Here it is: http://www.aquaticplantcentral.com/forumapc/showthread.php?t=73533 It is Michael's!


----------



## Aeon Mapa (Oct 15, 2013)

Thanks guys, I might go with river rocks or tile with gravel in the cracks, then some coarse sand, then topped by soil, which will be capped by fine sand. My one worry is that if I leave too many spaces under the soil, that it will eventually erode into these spaces and destroy the aqusacape. What if I do this? Fill the bottom of the plateau with large river rocks, then fill in the space with gravel. On top of that I put a flat sheet of plastic, over which I put the usual walstad substrates. Will that be alright?


----------



## tonnakpil (Jul 29, 2013)

Aeon Mapa said:


> Thanks guys, I might go with river rocks or tile with gravel in the cracks, then some coarse sand, then topped by soil, which will be capped by fine sand. My one worry is that if I leave too many spaces under the soil, that it will eventually erode into these spaces and destroy the aqusacape. What if I do this? Fill the bottom of the plateau with large river rocks, then fill in the space with gravel. On top of that I put a flat sheet of plastic, over which I put the usual walstad substrates. Will that be alright?


Sounds like a plan. But wouldn't that be too heavy for the tank? Please keep us updated, I'm planning on doing the same thing but am afraid that the tank wouldn't be able to support all the weight. A lot of paludarium owners use expandable foam to make a plateau.


----------



## atc84 (May 18, 2013)

water is the majority of the weight i think. each gallon is more than 8 pounds.


----------



## Kerry (Sep 5, 2013)

I don't think the weight will be a problem with the rock, but, pressure points could be.
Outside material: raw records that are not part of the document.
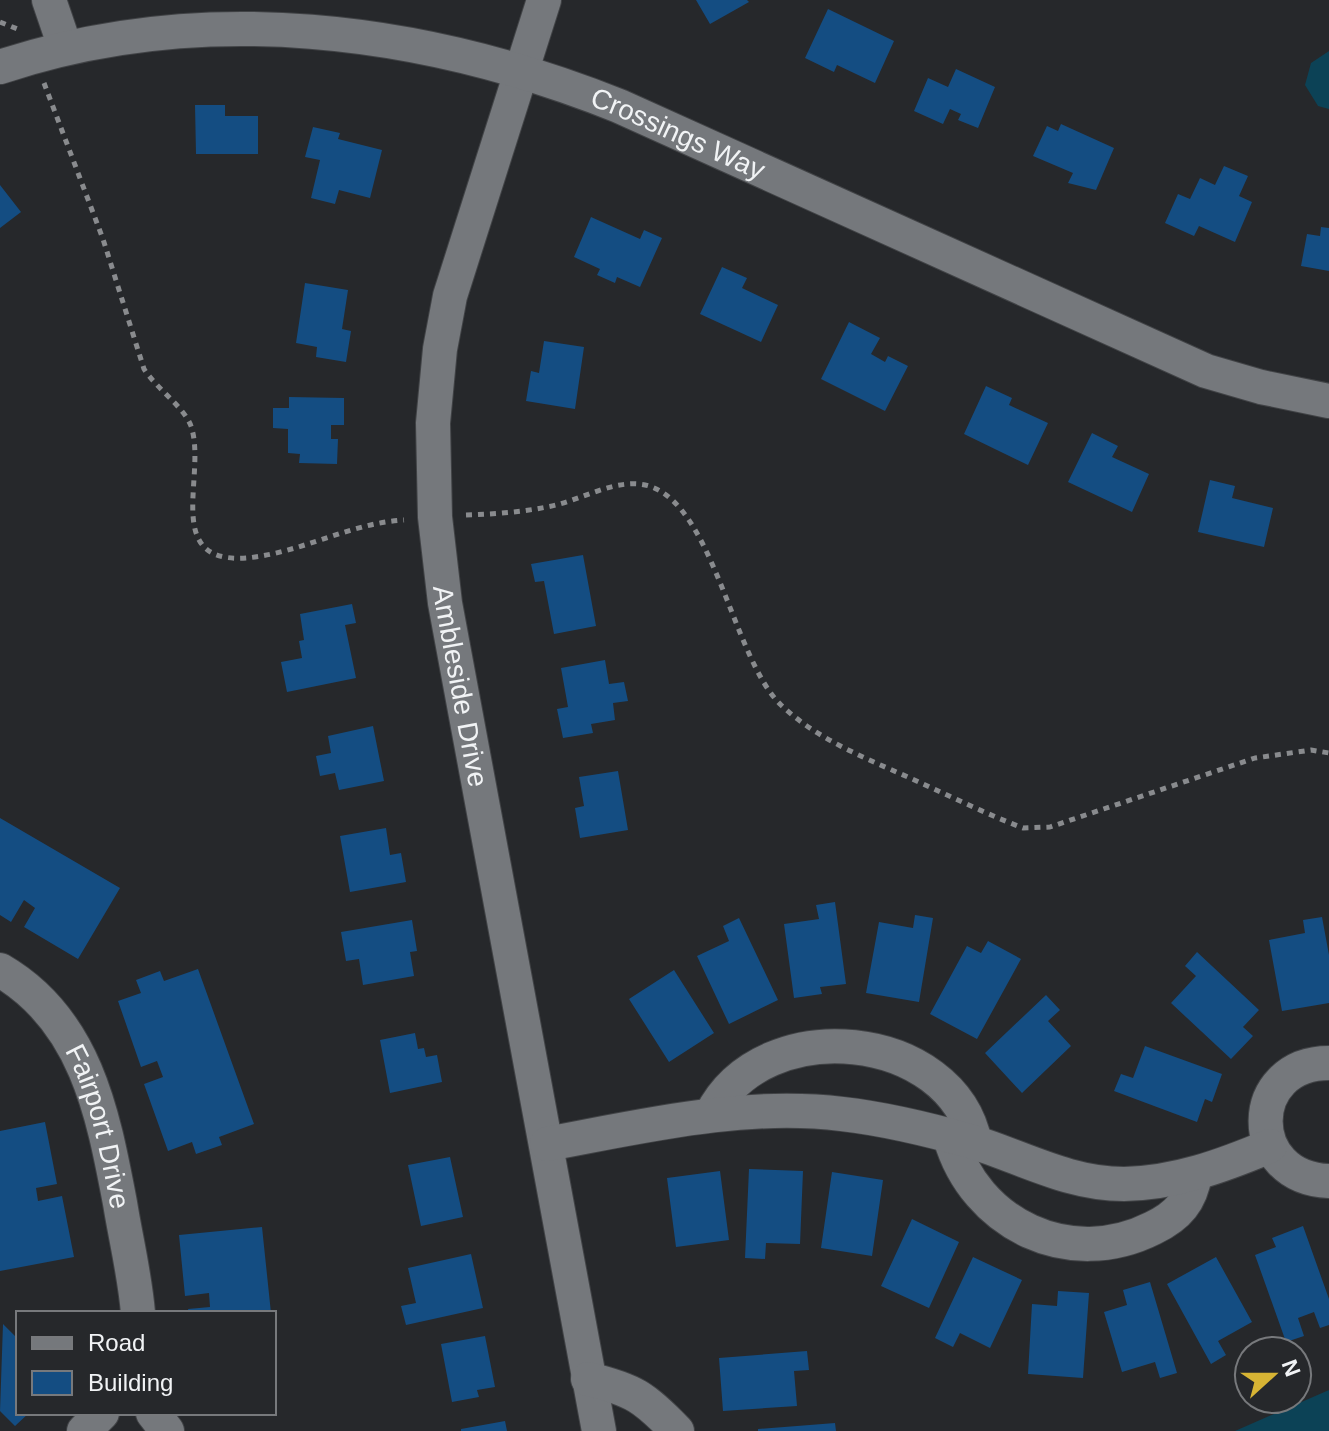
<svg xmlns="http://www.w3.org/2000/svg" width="1329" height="1431" font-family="Arial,sans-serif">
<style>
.water{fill:#0c4256}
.building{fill:#144d82}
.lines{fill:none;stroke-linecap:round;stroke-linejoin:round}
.street-casing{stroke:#414346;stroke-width:36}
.path{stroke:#898b8e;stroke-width:5;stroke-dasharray:6 6;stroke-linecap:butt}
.street{stroke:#75787c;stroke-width:34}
.labels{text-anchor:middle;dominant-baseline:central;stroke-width:6;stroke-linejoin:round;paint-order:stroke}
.street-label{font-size:28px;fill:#f1f3f5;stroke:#26282b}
</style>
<rect width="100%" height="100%" fill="#26282b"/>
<path class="water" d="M1329,51V109L1318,106L1305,85L1311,63Z
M1329,1390V1431H1235Z"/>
<path class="building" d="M696,0H747L749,2L710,24Z
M828,9L894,41L875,83L837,65L834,72L805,58Z
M956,69L995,87L978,128L958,120L961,114L950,109L943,124L914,111L928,78L948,87Z
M195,105H225V116H258V154H196Z
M1061,124L1114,148L1096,190L1068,183L1073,173L1033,156L1047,126L1058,131Z
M313,127L340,133L338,139L382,150L370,198L339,190L335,204L311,198L320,160L305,157Z
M1224,166L1248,176L1239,196L1252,202L1235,242L1199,226L1194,236L1165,223L1178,194L1190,199L1200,178L1215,185Z
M0,185L21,212L0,228Z
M591,217L640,239L644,230L662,238L640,287L617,277L615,283L597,275L600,269L574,257Z
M1321,227L1329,228V271L1301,266L1307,234L1320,236Z
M722,267L747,278L742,288L778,305L761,342L700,314Z
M305,283L348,290L342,329L351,331L346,362L316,357L317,347L296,343Z
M849,322L880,338L871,354L885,362L888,356L908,366L885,411L821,379Z
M544,341L584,347L575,409L526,401L531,371L539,373Z
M986,386L1012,398L1009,405L1048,423L1028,465L964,434Z
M289,397L344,398V425H331V439H338L337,464L299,463L300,454L288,453V429L273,428V408H289Z
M1092,433L1118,446L1112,457L1149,474L1132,512L1068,482Z
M1210,480L1235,486L1232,498L1273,508L1264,547L1198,532Z
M583,555L596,626L554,634L544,581L535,582L531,564Z
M352,604L356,623L345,625L356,678L287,692L281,662L302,658L299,641L304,640L300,614Z
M605,660L609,684L624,682L628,701L613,703L615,720L591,724L593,733L563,738L557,709L568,707L561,668Z
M373,726L384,781L339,790L335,773L320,776L316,756L331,753L328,736Z
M618,771L628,830L580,838L575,808L584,806L579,777Z
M0,818L120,888L78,959L24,927L35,908L24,900L11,922L0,915Z
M386,828L390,855L401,853L406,882L350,892L340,836Z
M835,902L846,984L820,987L822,994L794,998L784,924L819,919L816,905Z
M915,915L933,918L919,1002L866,993L879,922L913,928Z
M1322,917L1329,955V1003L1282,1011L1269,940L1305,933L1303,920Z
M739,918L778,1000L729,1024L697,956L729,941L723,926Z
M412,920L417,951L410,952L414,976L363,985L359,959L346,961L341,932Z
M988,941L1021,959L977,1039L930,1014L967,946L981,953Z
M1197,952L1259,1010L1243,1027L1253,1036L1231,1059L1171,1003L1196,976L1185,966Z
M198,969L254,1124L219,1137L222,1145L196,1154L192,1142L168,1151L144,1084L163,1077L157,1061L141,1067L118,1001L141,993L136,980L160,971L164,981Z
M674,970L714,1033L669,1062L629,999Z
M1046,995L1060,1010L1048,1021L1071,1046L1022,1093L985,1053Z
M415,1033L418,1049L424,1048L426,1057L437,1055L442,1082L390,1093L380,1040Z
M1145,1046L1222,1074L1212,1102L1205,1099L1197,1122L1114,1091L1121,1074L1133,1078Z
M45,1122L57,1184L36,1188L38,1201L62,1196L74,1257L0,1271V1131Z
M450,1157L463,1217L421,1226L408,1165Z
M749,1169L803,1171L800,1244L766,1243L765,1259L745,1258Z
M720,1171L729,1240L676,1247L667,1178Z
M832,1172L883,1180L872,1256L821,1248Z
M912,1219L959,1242L929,1308L881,1286Z
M1303,1226L1329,1299V1325L1320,1328L1314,1312L1298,1318L1304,1336L1286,1342L1255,1255L1276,1247L1272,1238Z
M262,1227L271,1313H189L188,1309L210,1307L209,1293L185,1296L179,1235Z
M471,1254L483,1308L406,1325L401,1306L416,1303L408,1268Z
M973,1257L1022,1280L990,1348L960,1333L953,1347L935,1338Z
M1216,1257L1252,1322L1218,1341L1226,1355L1211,1364L1167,1284Z
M1150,1282L1177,1373L1160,1378L1155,1362L1122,1372L1104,1312L1127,1305L1123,1290Z
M1058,1291L1089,1293L1083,1378L1028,1374L1032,1304L1057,1306Z
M3,1324L18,1339V1413H29L15,1426L0,1411Z
M485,1336L495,1387L477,1390L479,1397L452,1402L441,1344Z
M807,1351L809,1370L794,1371L797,1406L723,1411L719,1358Z
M505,1421L507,1431H461V1429Z
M835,1423L836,1431H758V1429Z"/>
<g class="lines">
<defs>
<g id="street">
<path d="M49,0L63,41"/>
<path id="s1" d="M544,0L450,296L440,349L433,423L435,517L445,603L599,1431"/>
<path id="s2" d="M0,67C202,0 421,27 619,106L1206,371L1261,387L1329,401"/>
<path id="s3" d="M0,970C86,1020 103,1114 120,1203C126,1240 135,1276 138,1313"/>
<path d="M1329,1063C1245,1063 1244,1178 1329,1181"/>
<path d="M711,1115C763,1010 953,1030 975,1143"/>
<path d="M950,1137C975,1225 1070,1270 1153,1228C1178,1216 1191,1201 1195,1174"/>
<path d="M547,1144C644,1126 743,1102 842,1114C886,1119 931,1130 973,1142C1024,1158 1069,1184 1124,1184C1176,1183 1222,1166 1270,1146"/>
<path d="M588,1379C634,1390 644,1397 677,1431"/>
<path d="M153,1413L167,1431"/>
<path d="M84,1431L102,1413"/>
</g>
</defs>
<use href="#street" class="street-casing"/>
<path class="path" d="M0,22L20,30
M44,83L103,239L144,369C156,388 184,407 191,426C208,476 158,570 255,557C306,550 352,523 404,520
M466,515C496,514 526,512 556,505C585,498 619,477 649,486C714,506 733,659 781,705C821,743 874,761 923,784C956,799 989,815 1023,828L1050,827L1255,758L1311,750L1329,753"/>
<use href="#street" class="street"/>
</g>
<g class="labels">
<g class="street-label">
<text stroke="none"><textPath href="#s2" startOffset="698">Crossings Way</textPath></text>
<text stroke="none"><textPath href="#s1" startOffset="704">Ambleside Drive</textPath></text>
<text stroke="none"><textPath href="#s3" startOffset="192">Fairport Drive</textPath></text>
</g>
</g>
<rect x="16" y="1311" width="260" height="104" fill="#26282b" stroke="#77797c" stroke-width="2"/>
<rect x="32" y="1337" width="40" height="12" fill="#75787c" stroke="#77797c" stroke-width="2"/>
<text x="88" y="1351" font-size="24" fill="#f1f3f5">Road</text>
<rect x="32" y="1371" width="40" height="24" fill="#144d82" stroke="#77797c" stroke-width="2"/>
<text x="88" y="1391" font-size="24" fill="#f1f3f5">Building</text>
<g transform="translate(1273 1375) rotate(69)"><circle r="38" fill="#26282b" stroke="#77797c" stroke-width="2"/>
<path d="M0-6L14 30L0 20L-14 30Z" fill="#d7b434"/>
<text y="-12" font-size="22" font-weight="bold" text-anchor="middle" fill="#f1f3f5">N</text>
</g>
</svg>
You can solve that by putting down a protective sheet of plexiglass or starboard or eggcrate to help distribute the weight and protect the bottom glass from dropped rocks...(!) 

Tonakpil, Love the suggestion for the foam! I'm also looking for ways to build a hill in my tank and never even considered foam...even though I used it in past DIY projects! The great thing about the foam is it can be carved!


----------



## tonnakpil (Jul 29, 2013)

Thanks Kerry, I got the idea from the paludarium forum. Check it out lots of brilliant ideas in there.


----------



## Kerry (Sep 5, 2013)

I'll check that out!


----------



## Skizhx (Oct 12, 2010)

deep rooting plants will help. I have some pretty deep soil (3-4 inches) in an area of one of my tanks. It's choked up with dwarf sag roots right down to the bottom. Showing no signs of anaerobic problems.


----------



## atc84 (May 18, 2013)

would the foam compress under the weight? sounds like a good idea for my next 10 gallon project...

has anyone used foam that could direct us to a product they prefer?


----------



## Kerry (Sep 5, 2013)

Use the black pond foam, not the yellow/white household types...sorry I don't recall the brand. The others can be used, but, can break down if not sealed first with epoxy. The pond foam holds up to ultraviolet due to the black colorant added and can be used straight from the can...no sealing needed. It is perfectly safe and is widely used by aquarists for everything from foam wall backgrounds, to plugging holes and what-not. I used it to make a rock wall background in my reef aquarium. It looks like shiney new lava after it is dry and is quite stiff and capable of holding quite a bit of weight. With my project, I didn't want the shiney-look so I pinched off all the surface and carved away the excess and ended up with a fine sponge textured surface. It looks just like the finer-pore prefilter sponges we use on pumps, but, it is closed cell foam and water will not pass through it. ...and that about covers my experience using pond foam, lol!

heres a Google search with lots of different brands...more available now..not like when I did my little project! 
https://www.google.com/search?sourceid=navclient&aq=&oq=black+pond+foam&ie=UTF-8&rlz=1T4TSNO_enUS497US498&q=black+pond+spray+foam&gs_l=hp..3.0l3j0i22i30l2.0.0.0.13386...........0.0tCmtefuCgw


----------



## ItsDubC (Jan 12, 2008)

I used stacked eggcrate cut to various sizes and ziptied together, and then filled w/ a larger-grain gravel to hopefully prevent compaction and anaerobic pockets. Then put my soil layer on top and finally my capping substrate.


----------